==== THE DATA ====

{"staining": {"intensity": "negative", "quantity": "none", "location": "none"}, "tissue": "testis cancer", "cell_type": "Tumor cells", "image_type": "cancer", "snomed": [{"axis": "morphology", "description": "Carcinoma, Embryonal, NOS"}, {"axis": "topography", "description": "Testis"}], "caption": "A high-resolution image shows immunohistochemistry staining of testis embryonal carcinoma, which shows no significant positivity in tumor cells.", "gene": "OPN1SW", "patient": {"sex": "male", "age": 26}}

====
==== THE DATA ====

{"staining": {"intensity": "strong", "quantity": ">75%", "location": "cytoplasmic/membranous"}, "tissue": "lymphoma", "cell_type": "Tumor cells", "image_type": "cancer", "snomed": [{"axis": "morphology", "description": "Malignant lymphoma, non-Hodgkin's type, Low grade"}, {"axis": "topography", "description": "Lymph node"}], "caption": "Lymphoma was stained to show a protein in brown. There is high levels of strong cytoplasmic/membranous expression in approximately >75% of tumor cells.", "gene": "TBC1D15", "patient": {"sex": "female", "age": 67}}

====
==== THE DATA ====

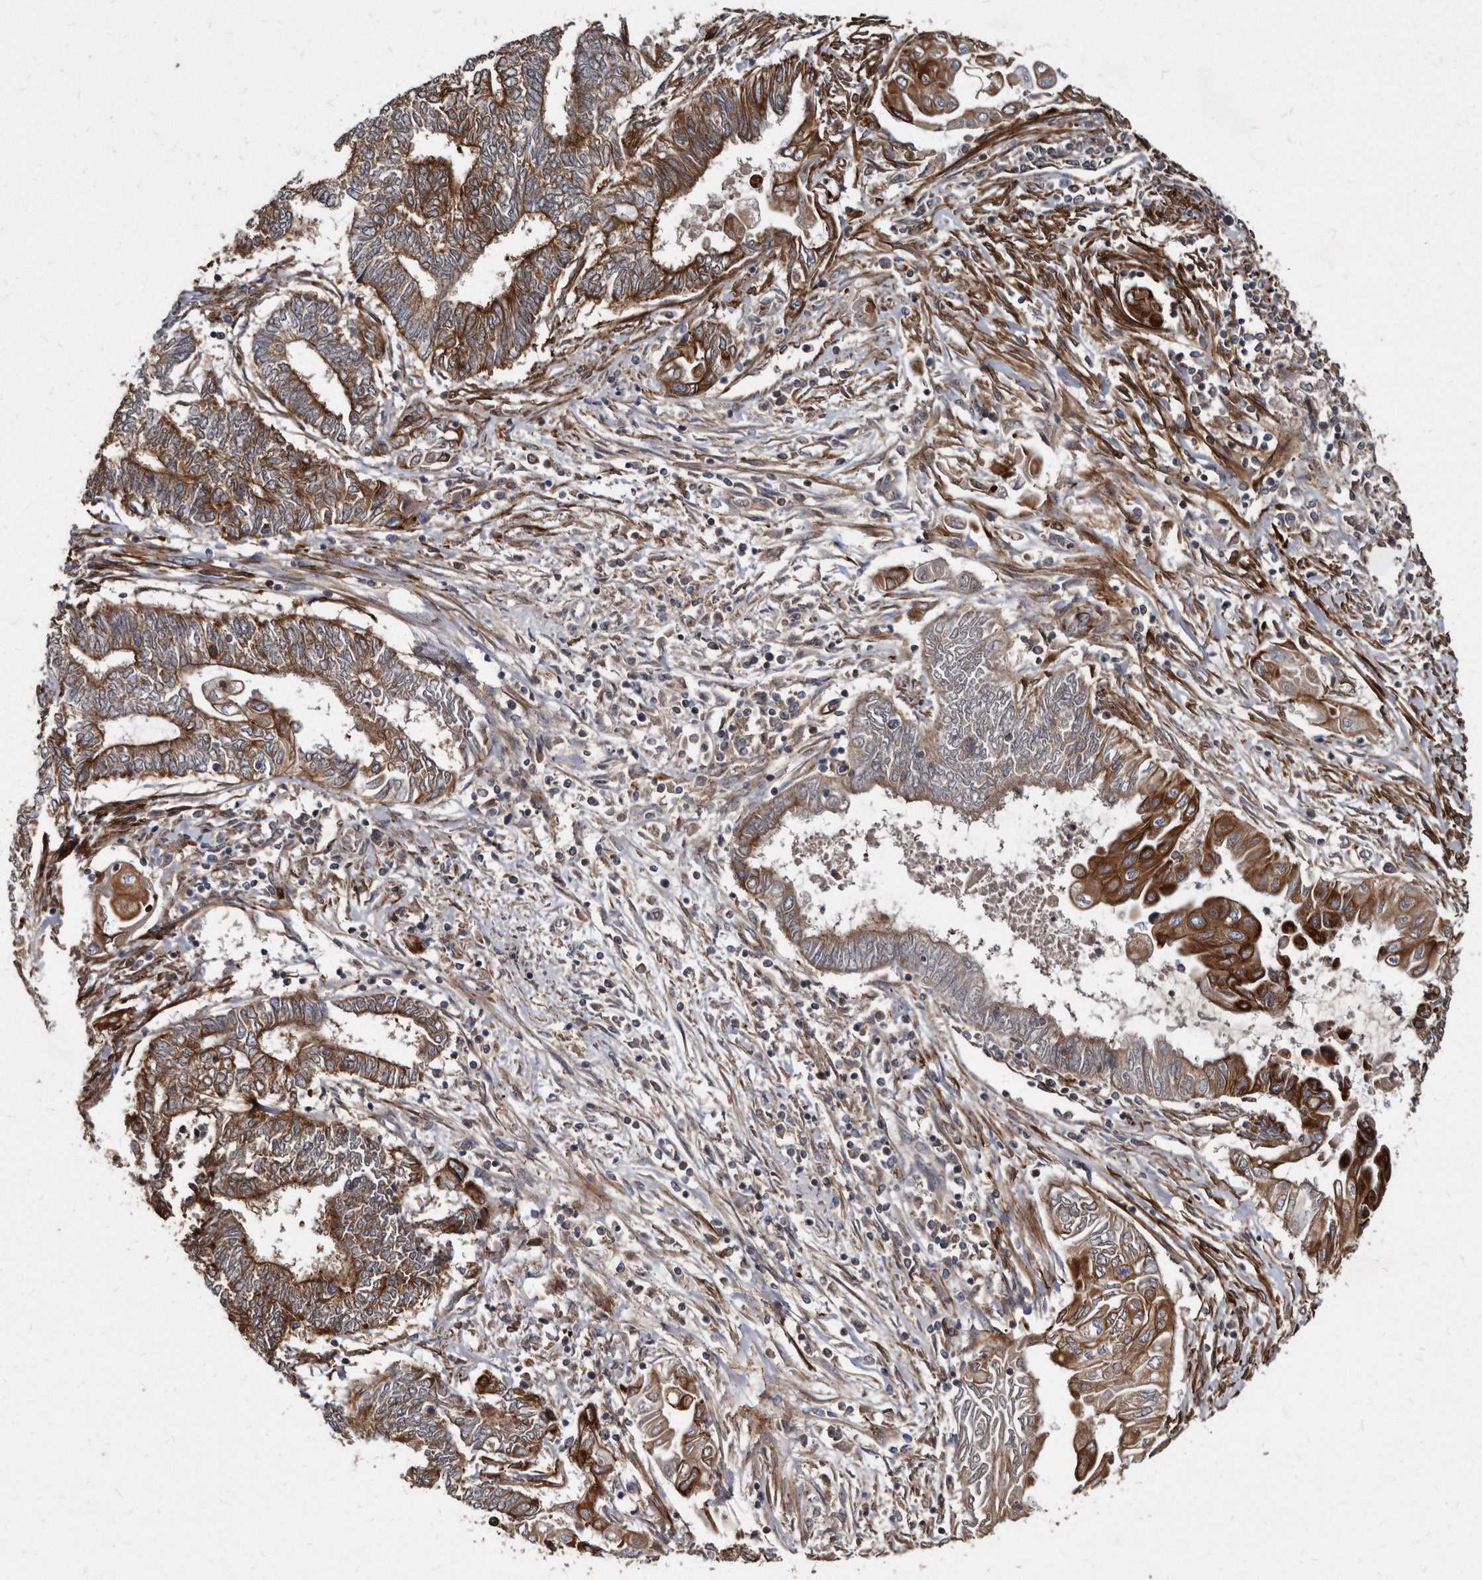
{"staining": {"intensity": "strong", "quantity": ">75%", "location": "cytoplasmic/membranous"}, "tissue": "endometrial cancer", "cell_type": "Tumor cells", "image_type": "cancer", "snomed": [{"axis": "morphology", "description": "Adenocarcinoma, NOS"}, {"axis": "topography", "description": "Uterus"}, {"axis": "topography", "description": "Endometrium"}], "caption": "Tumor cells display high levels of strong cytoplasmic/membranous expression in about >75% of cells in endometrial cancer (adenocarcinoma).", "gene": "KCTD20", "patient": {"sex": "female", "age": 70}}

====

Go through the preceding material and copy each line that has the word "membranous".

→ YOUR SOLUTION:
{"staining": {"intensity": "strong", "quantity": ">75%", "location": "cytoplasmic/membranous"}, "tissue": "lymphoma", "cell_type": "Tumor cells", "image_type": "cancer", "snomed": [{"axis": "morphology", "description": "Malignant lymphoma, non-Hodgkin's type, Low grade"}, {"axis": "topography", "description": "Lymph node"}], "caption": "Lymphoma was stained to show a protein in brown. There is high levels of strong cytoplasmic/membranous expression in approximately >75% of tumor cells.", "gene": "TBC1D15", "patient": {"sex": "female", "age": 67}}
{"staining": {"intensity": "strong", "quantity": ">75%", "location": "cytoplasmic/membranous"}, "tissue": "endometrial cancer", "cell_type": "Tumor cells", "image_type": "cancer", "snomed": [{"axis": "morphology", "description": "Adenocarcinoma, NOS"}, {"axis": "topography", "description": "Uterus"}, {"axis": "topography", "description": "Endometrium"}], "caption": "Tumor cells display high levels of strong cytoplasmic/membranous expression in about >75% of cells in endometrial cancer (adenocarcinoma).", "gene": "KCTD20", "patient": {"sex": "female", "age": 70}}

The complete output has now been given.